Beim nächtlichen Knirschen können die eigenen Zähne den Kunststoff abknirschen, ohne selbst dabei Schaden zu nehmen. Außerdem wird der punktuelle Druck, der beim Zusammentreffen von einzelnen Zähnen entstehen würde, auf eine größere Fläche verteilt und damit reduziert. Man kann sich das so vorstellen: Wenn man mit dem Fuß in tiefen Schnee tritt, dann kann es vorkommen, das man bis zur Hüfte einsinkt; wenn man einen Ski unter dem Fuß hat, dann sind es meist nur einige Zentimeter, die man noch einsinkt, weil das Gewicht auf eine viel größere Stecke verteilt wird. Ähnlich verhält es sich mit der Gewichtsverteilung beim Tragen einer Knirscherschiene und besonders der Knorpel im Gelenk wird durch diese Maßnahme geschont.
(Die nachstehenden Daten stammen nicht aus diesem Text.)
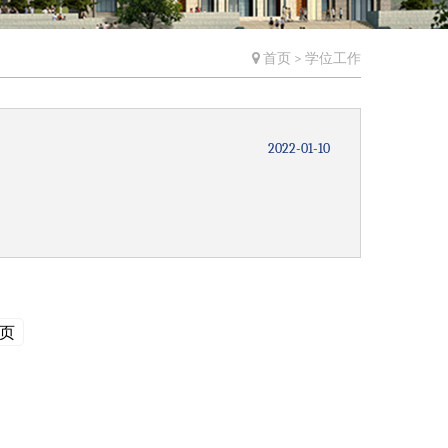
首页
>
学位工作
2022-01-10
页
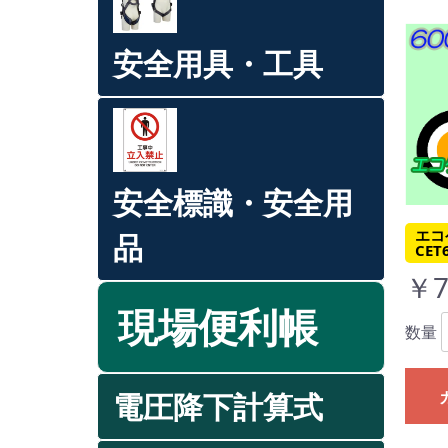
安全用具・工具
安全標識・安全用
エコ
品
CET
￥7
現場便利帳
数量
電圧降下計算式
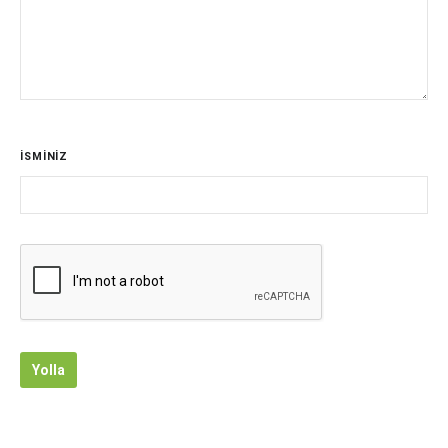
İSMİNİZ
Yolla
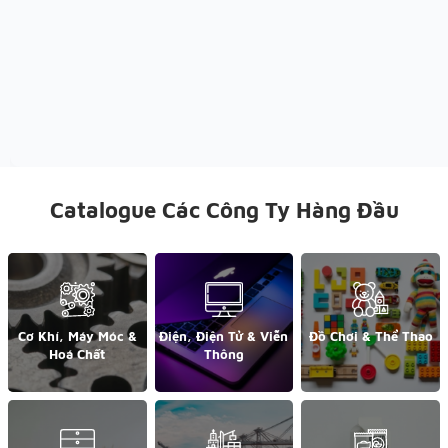
Catalogue Các Công Ty Hàng Đầu
Cơ Khí, Máy Móc &
Điện, Điện Tử & Viễn
Đồ Chơi & Thể Thao
Hoá Chất
Thông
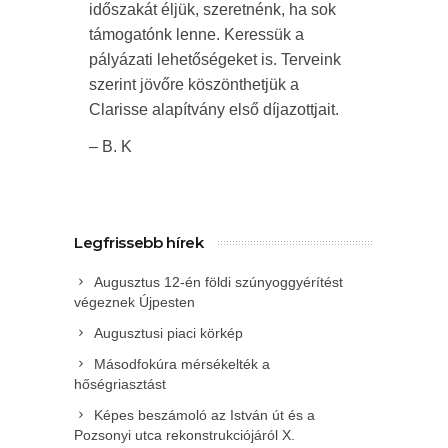
időszakát éljük, szeretnénk, ha sok
támogatónk lenne. Keressük a
pályázati lehetőségeket is. Terveink
szerint jövőre köszönthetjük a
Clarisse alapítvány első díjazottjait.
– B. K
Legfrissebb hírek
Augusztus 12-én földi szúnyoggyérítést
végeznek Újpesten
Augusztusi piaci körkép
Másodfokúra mérsékelték a
hőségriasztást
Képes beszámoló az István út és a
Pozsonyi utca rekonstrukciójáról X.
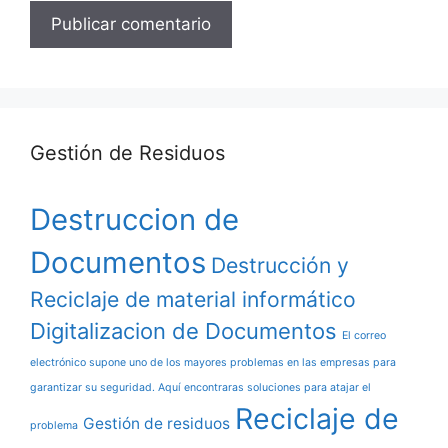
Gestión de Residuos
Destruccion de
Documentos
Destrucción y
Reciclaje de material informático
Digitalizacion de Documentos
El correo
electrónico supone uno de los mayores problemas en las empresas para
garantizar su seguridad. Aquí encontraras soluciones para atajar el
Reciclaje de
Gestión de residuos
problema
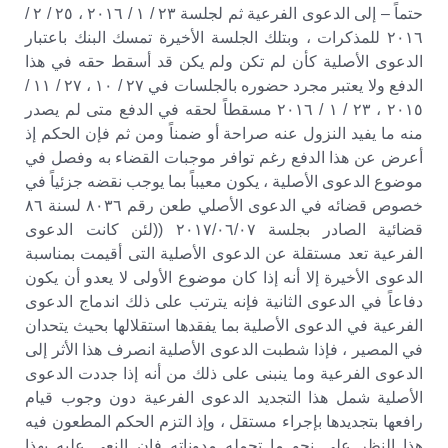
حتماً – إلى الدعوى الفرعية ثم لجلسة ٢٣ / ١ / ٢٠١٦ ، ٢٥ / ٢ /
٢٠١٦ للمذكرات ، وبتلك الجلسة الأخيرة تمسك البنك باعتبار
الدعوى الأصلية كأن لم تكن ولم يكن قد أسقط حقه في هذا
الدفع ولا يعتبر مجرد حضوره بالجلسات في ٢٧ / ١٠ ، ٢٧ / ١١ /
٢٠١٥ ، ٢٣ / ١ / ٢٠١٦ مسقطاً لحقه في الدفع متى لم يصدر
منه ما يفيد النزول عنه صراحة أو ضمناً ومن ثم فإن الحكم إذ
أعرض عن هذا الدفع رغم توافر موجبات القضاء به وفصل في
موضوع الدعوى الأصلية ، يكون معيباً بما يوجب نقضه جزئياً في
خصوص قضائه في الدعوى الأصلي طعن رقم ٨٠٣٦ لسنة ٨٦
قضائية الصادر بجلسة ٢٠١٧/٠٦/٠٧ ((لئن كانت الدعوى
الفرعية تعد مستقلة عن الدعوى الأصلية التى أقيمت بمناسبة
الدعوى الأخيرة إلا أنه إذا كان موضوع الأولى لا يعدو أن يكون
دفاعاً في الدعوى الثانية فإنه يترتب على ذلك اندماج الدعوى
الفرعية في الدعوى الأصلية بما يفقدها استقلالها بحيث يتحدان
في المصير ، فإذا شطبت الدعوى الأصلية انصرف هذا الأثر إلى
الدعوى الفرعية وما ينبنى على ذلك من أنه إذا جددت الدعوى
الأصلية شمل هذا التجديد الدعوى الفرعية دون وجوب قيام
رافعها بتجديدها بإجراء مستقل ، وإذ التزم الحكم المطعون فيه
هذا النظر على نحو ما تحمله مدوناته فإن النعى عليه بهذا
Wenn also bei einer Vorsorgeuntersuchung festgestellt wird, das Anzeichen für stressbedingtes Knirschen bestehen, dann sollte man sich unbedingt mit seinem Zahnarzt darüber verständigen, ob das nächtliche Tragen einer kiefergelenksbezogenen Knirscherschiene eine sinnvolle Maßnahme darstellen würde um spätere Schäden an Zähnen und dem Kiefergelenk zu vermeiden oder zu vermindern.
Aber es ist aber auch ganz wichtig, den Menschen immer ganzheitlich zu sehen und gleichzeitig darauf hinzuwirken, dass andere in Frage kommende Ursachen für muskuläre und orthopädische Probleme behandelt werden, wenn Behandlungsbedarf in diese Richtung besteht.